En plus du conseil, j'ai prescrit une faible dose d'antidépresseur à Megan. (En savoir plus sur les antidépresseurs et sur la façon de les prendre en toute sécurité.) J'ai expliqué à Megan qu'il peut prendre plusieurs semaines avant qu'un antidépresseur commence à fonctionner. Les effets secondaires de ces médicaments diminuent généralement après quelques semaines.
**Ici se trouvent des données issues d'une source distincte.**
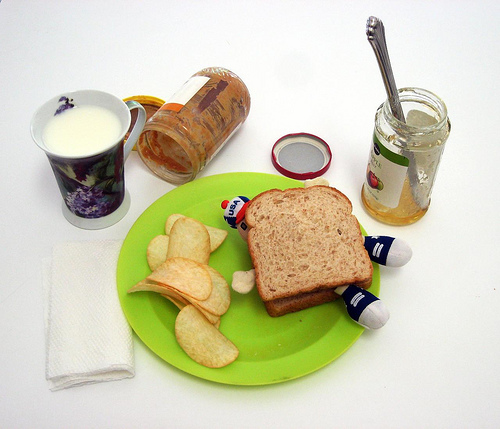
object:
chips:
[126, 213, 257, 368]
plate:
[117, 171, 380, 386]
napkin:
[46, 239, 136, 392]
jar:
[136, 66, 251, 186]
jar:
[359, 86, 451, 226]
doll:
[221, 176, 413, 329]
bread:
[245, 185, 374, 317]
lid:
[271, 132, 332, 180]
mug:
[30, 88, 147, 230]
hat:
[221, 196, 254, 229]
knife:
[365, 15, 429, 209]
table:
[0, 0, 500, 429]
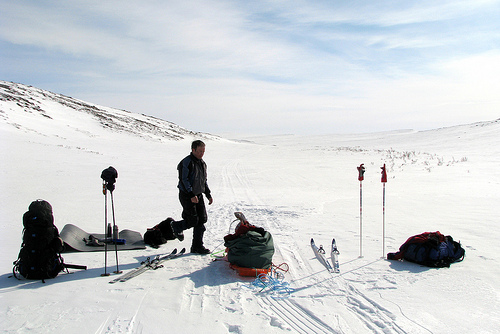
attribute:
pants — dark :
[146, 195, 208, 255]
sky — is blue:
[56, 6, 474, 143]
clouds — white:
[413, 31, 459, 47]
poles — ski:
[340, 162, 419, 262]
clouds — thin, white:
[0, 0, 498, 135]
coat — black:
[163, 155, 222, 200]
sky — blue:
[311, 37, 418, 74]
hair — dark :
[191, 137, 203, 155]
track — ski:
[206, 276, 255, 325]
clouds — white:
[299, 67, 395, 128]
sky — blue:
[24, 15, 481, 153]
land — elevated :
[1, 77, 226, 142]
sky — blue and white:
[182, 77, 402, 109]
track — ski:
[266, 303, 391, 327]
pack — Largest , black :
[12, 187, 74, 284]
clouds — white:
[306, 42, 393, 99]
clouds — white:
[217, 90, 496, 124]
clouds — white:
[170, 28, 245, 83]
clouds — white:
[148, 32, 305, 154]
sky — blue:
[351, 23, 480, 95]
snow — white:
[0, 69, 497, 330]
Lorsqu'une personne commence à prendre des médicaments pour traiter la dépression, il existe un risque d'augmentation des pensées suicidaires, en particulier chez les jeunes. Bien que ce soit rare, j'ai discuté du risque avec Megan et je me suis assuré qu'elle avait un plan, juste au cas où. Elle connaissait déjà les lignes directes sur le suicide accessibles par téléphone, par SMS ou en ligne (par exemple, le National Suicide Prevention Lifeline au 1-800-273-8255). Elle a également identifié un ami à appeler si elle pensait se faire du mal. Je lui ai assuré qu'elle pouvait toujours appeler son conseiller ou mon bureau, ou aller aux urgences si elle avait besoin d'aide immédiatement.

J'ai demandé à Megan de revenir pour une visite de suivi dans 1 semaine afin que je puisse voir comment elle tolérait l'antidépresseur. Elle m'a dit que c'était un soulagement de parler de ses sentiments. Elle avait bon espoir que ses symptômes s'amélioreraient avec le temps. En tant que médecin de famille de Megan, je continuerai de guider son traitement de la dépression et de lui fournir les soins et le soutien nécessaires.

Demandez de l'aide

Les personnes souffrant de dépression pensent parfois au suicide. Si vous pensez à vous faire du mal, parlez-en à quelqu'un. Informez votre médecin, vos amis ou votre famille. Vous pouvez également appeler une ligne directe sur le suicide, comme la Ligne de vie nationale pour la prévention du suicide au 1-800-273-8255.

Obtenez de l'aide immédiatement. Il y a des gens qui peuvent vous aider. La dépression peut être traitée avec succès.